2. Cuando lo supo Jeroboán, hijo de Nabat, que estaba en Egipto, lejos del rey Salomón, regresó de Egipto.

3. Lo mandaron llamar y vino. Jeroboán y toda la comunidad de Israel se presentaron a Roboán y le dijeron:

4. "Tu padre nos ha puesto un yugo muy pesado; alivia tú la dura servidumbre de tu padre y el pesado yugo que puso sobre nosotros, y te serviremos".

5. Él les respondió: "Volved a verme dentro de tres días". Y el pueblo se fue.

6. El rey Roboán pidió consejo a los ancianos que habían estado al servicio de su padre Salomón mientras éste vivía: "¿Qué me aconsejáis responder a este pueblo?".

7. Ellos le respondieron: "Si hoy eres condescendiente con este pueblo, los complaces y les respondes con buenas palabras, serán siempre servidores tuyos".

8. Pero él no siguió el consejo de los ancianos y consultó a los jóvenes que se habían criado con él y estaban a su servicio.

9. Les dijo: "¿Qué me aconsejáis vosotros responder a esta gente que me ha hablado así: Aligéranos el yugo que tu padre puso sobre nosotros?".

10. Los jóvenes le respondieron: "A esa gente, que te ha hablado en esos términos debes responder lo siguiente: Mi dedo meñique es más grueso que la cintura de mi padre;

11. si mi padre os cargó un yugo pesado, yo lo haré más pesado todavía; si mi padre os castigó con azotes, yo os castigaré con latigazos".
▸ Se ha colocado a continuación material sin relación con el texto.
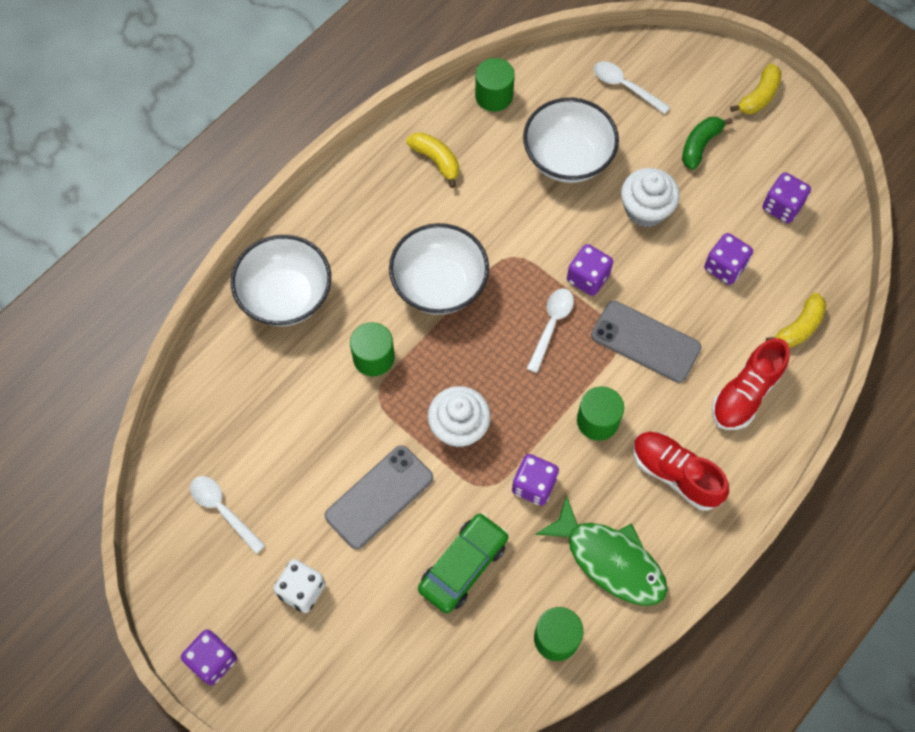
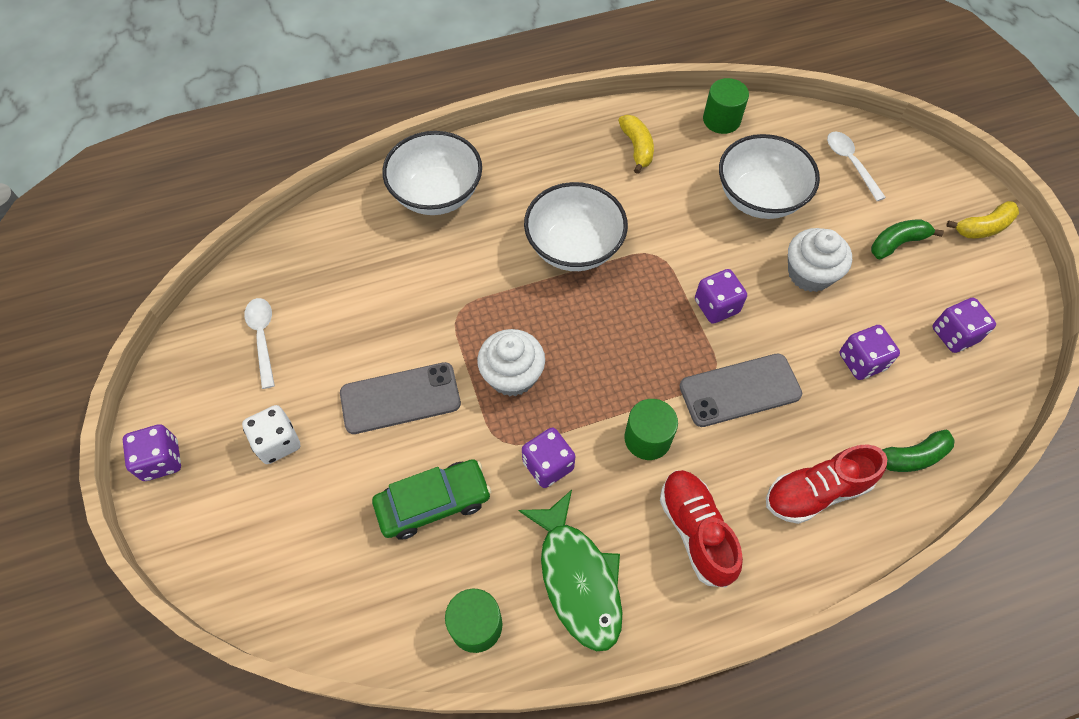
camera: 30 degrees right, 5 degrees down
green cylinder [350,322,395,376] -> none
white spoon [527,288,574,373] -> none
grey phone [591,301,702,383] -> grey phone turned 75 degrees counterclockwise [679,353,802,427]
yellow banana [766,293,826,348] -> green banana [882,430,955,472]

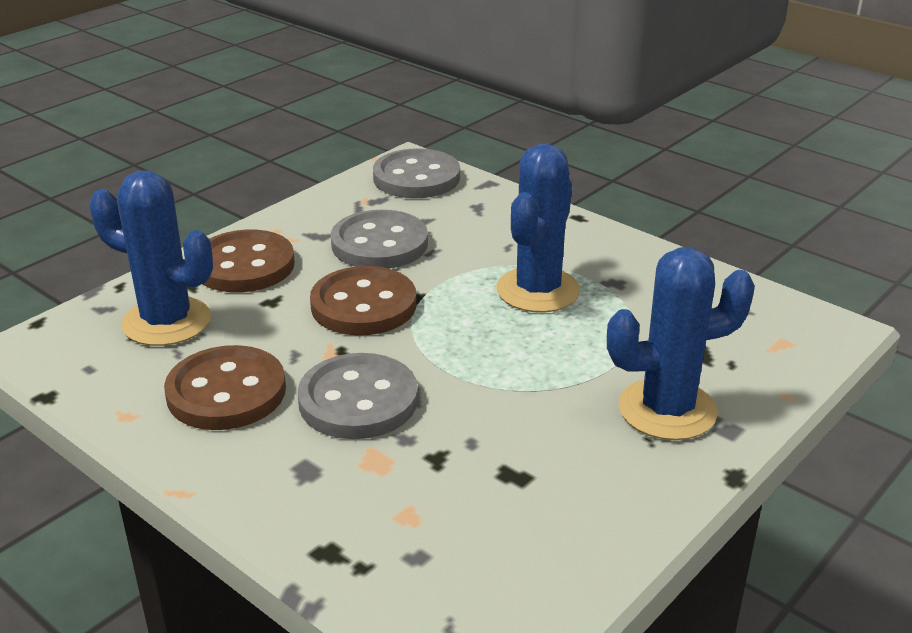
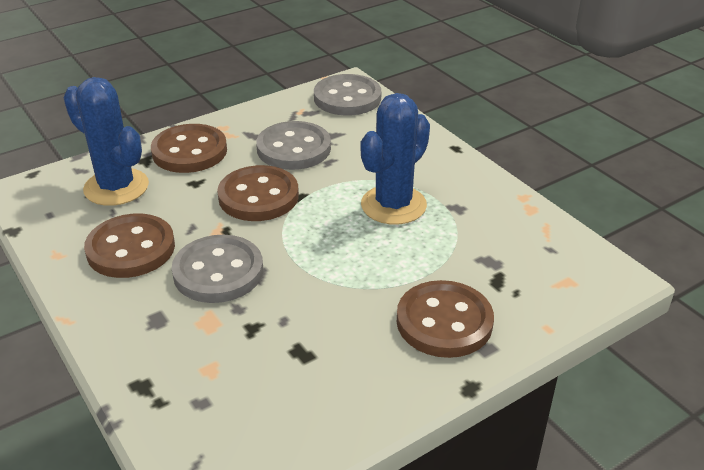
camera: 15 degrees right, 5 degrees up
blue cactus [607,247,755,440] -> brown button [397,280,494,358]

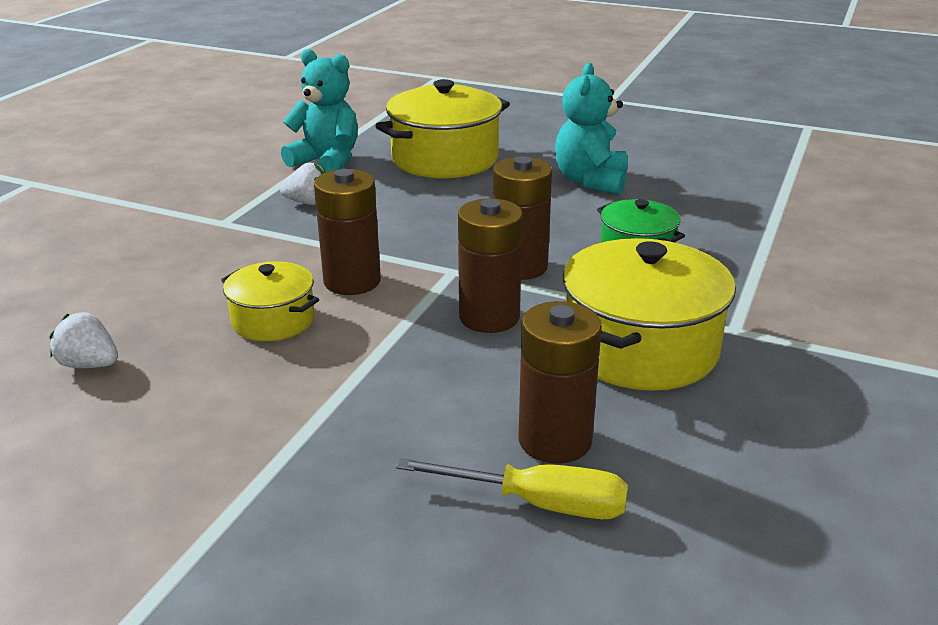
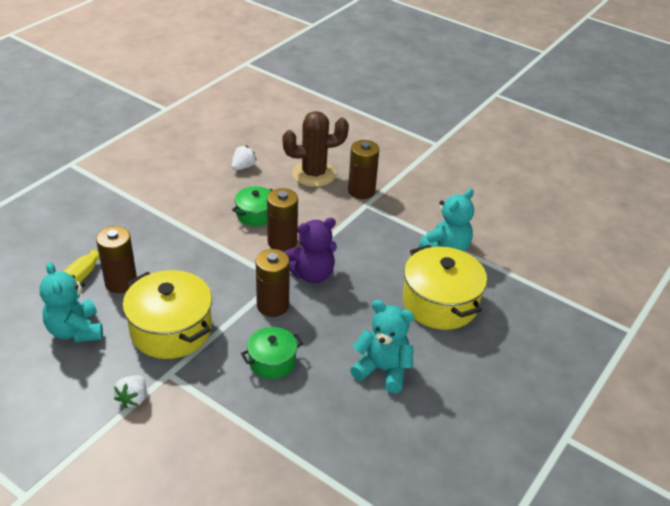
camera: 100 degrees right, 10 degrees up
yellow pot [221,261,319,341] -> green pot [232,186,273,226]
white strawberry [280,163,326,205] -> white strawberry moved to [114,375,146,408]
brown battery [458,199,523,333] -> brown battery moved to [348,140,379,199]
none -> turquoise teddy bear [40,262,103,342]
none -> brown cactus [282,111,349,187]
none -> purple teddy bear [284,218,337,283]

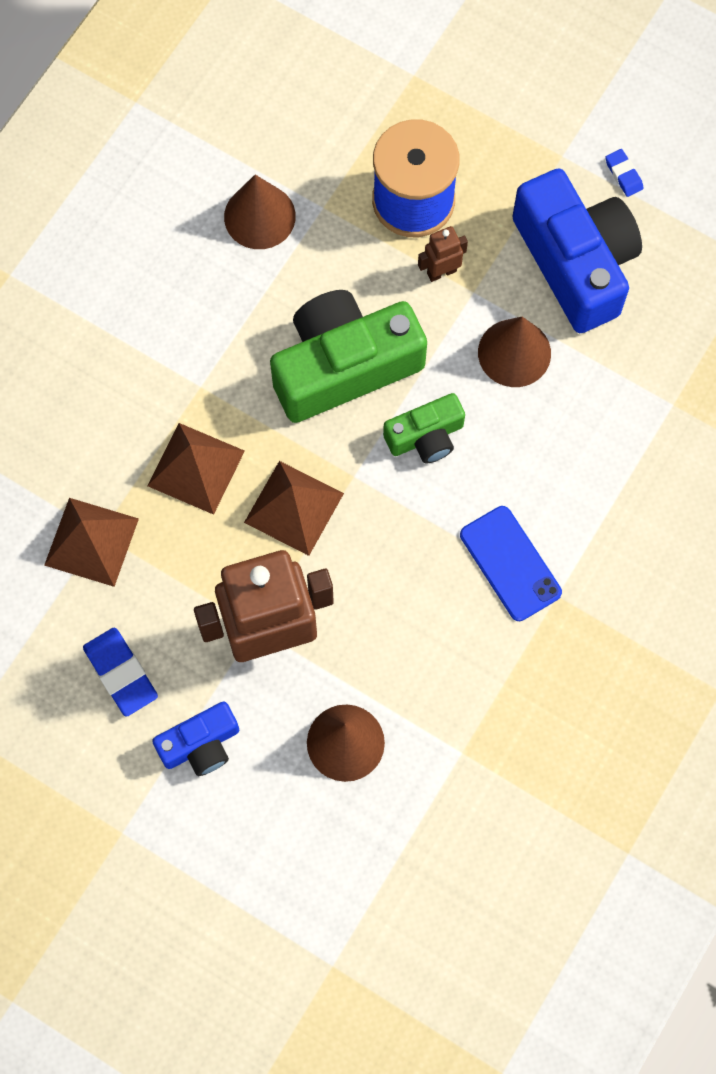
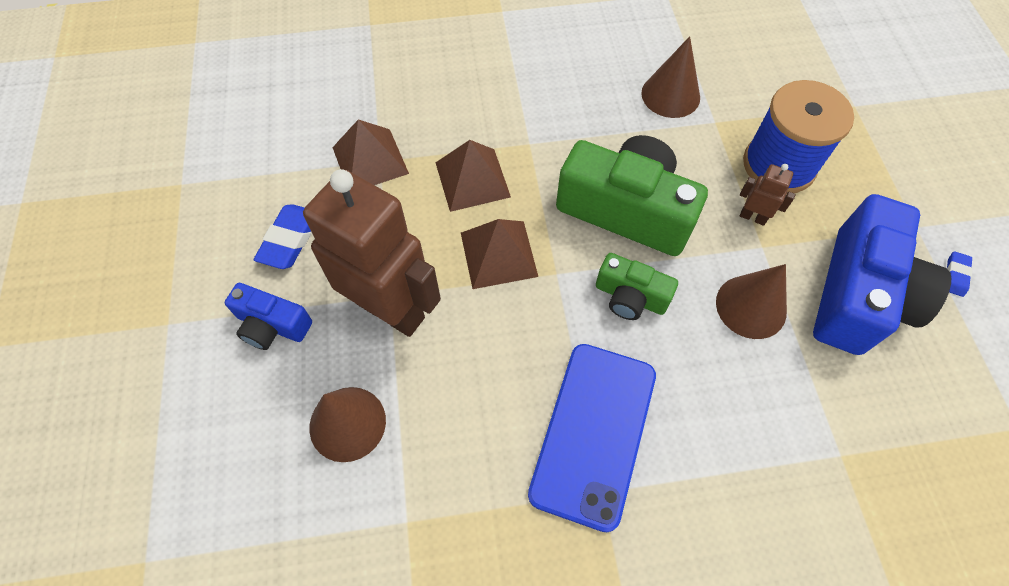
camera: 50 degrees right, 10 degrees down
blue phone [460,506,562,621] -> blue phone [528,344,656,532], size x1.54

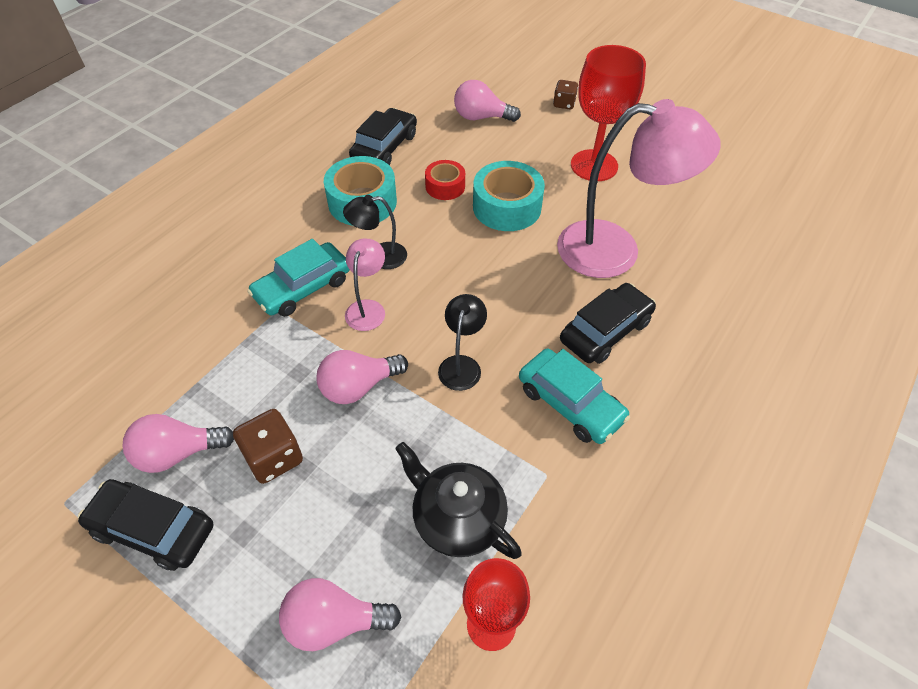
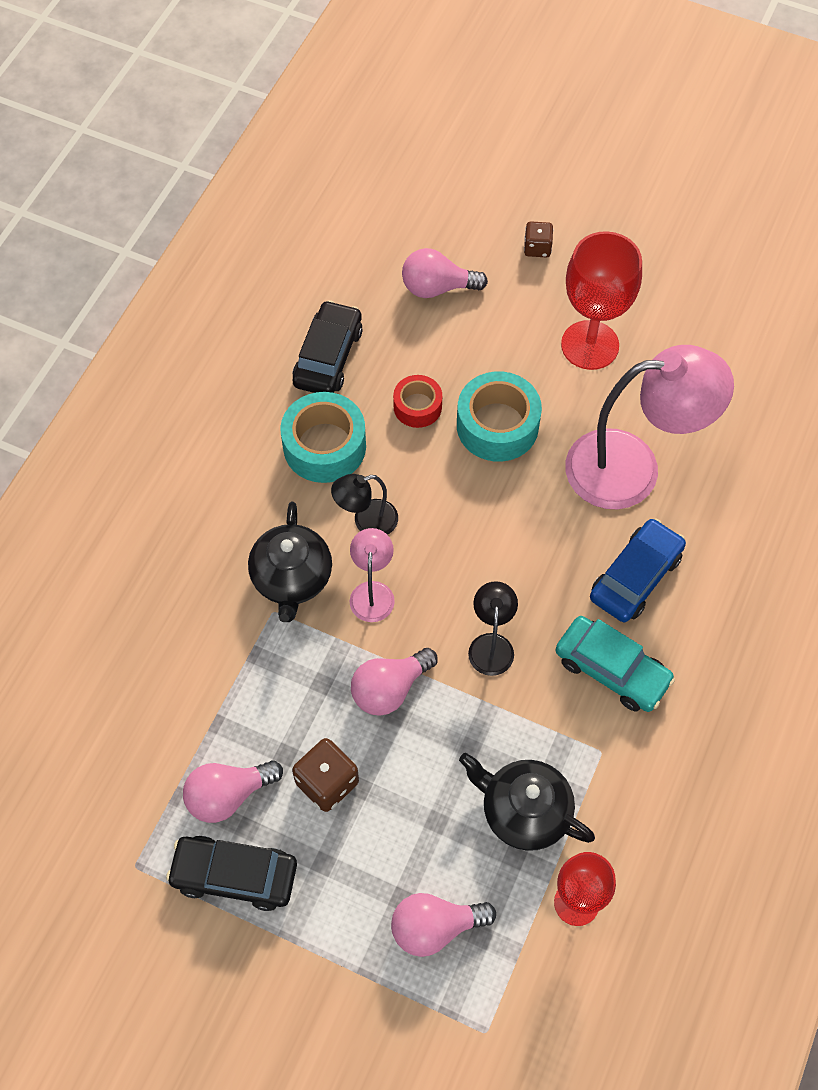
camera: 10 degrees left, 10 degrees up
turquoise car [247,239,350,317] -> black teapot [248,502,332,622]
black car [560,283,656,364] -> blue car [590,518,686,622]

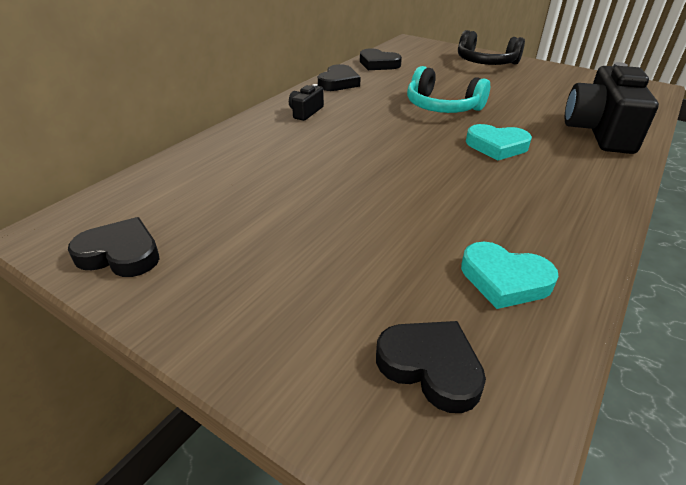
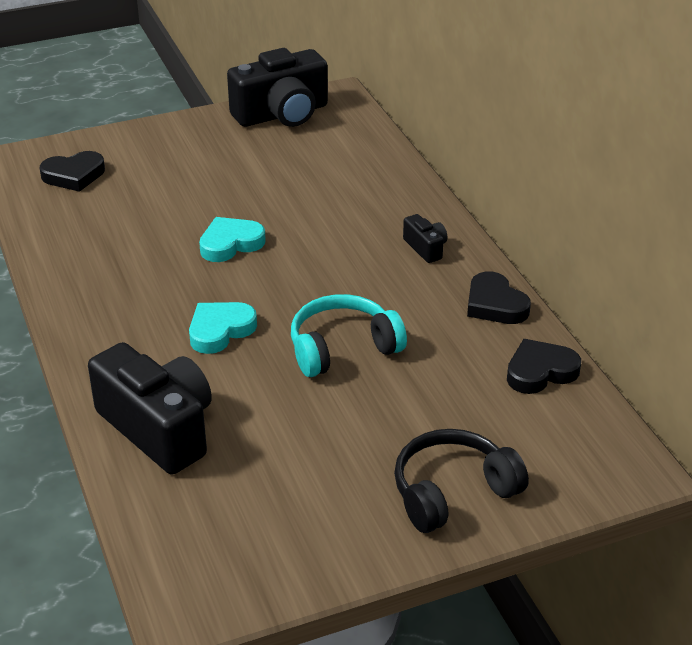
camera: 125 degrees right, 0 degrees up
black heart [68,217,159,277] -> black camera [227,48,328,127]
turquoise heart [461,242,559,309] -> turquoise heart moved to [199,217,266,262]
12. Al tercer día, tal como el rey había dicho, Jeroboán y todo el pueblo se presentaron ante Roboán.

13. Pero el rey les contestó duramente, desechó el consejo de los ancianos, siguió el de los jóvenes

14. y les habló de esta manera: "Mi padre os puso un yugo muy pesado, yo lo haré más pesado todavía; mi padre os castigó con azotes, yo os castigaré con latigazos".

15. El rey no dio oídos al pueblo, porque así lo había dispuesto el Señor, para que se cumpliera la palabra que el Señor había anunciado por medio de Ajías de Silo a Jeroboán, hijo de Nabat.

16. Los israelitas, al ver que el rey no les había hecho caso, le replicaron: "¿Qué tenemos que ver nosotros con David? ¡No tenemos ninguna heredad en común con el hijo de Jesé! ¡Cada uno a sus casas, Israel! ¡Mira tú ahora por tu casa, David!". Y los israelitas se fueron a sus casas.

17. Y Roboán siguió reinando sobre los israelitas domiciliados en las ciudades de Judá.

18. El rey Roboán envió a Adorán, intendente de prestaciones personales; pero los israelitas lo mataron a pedradas. El rey Roboán tuvo que apresurarse a subir a su carro y huir a Jerusalén.

19. Israel ha sido infiel a la casa de David hasta el día de hoy.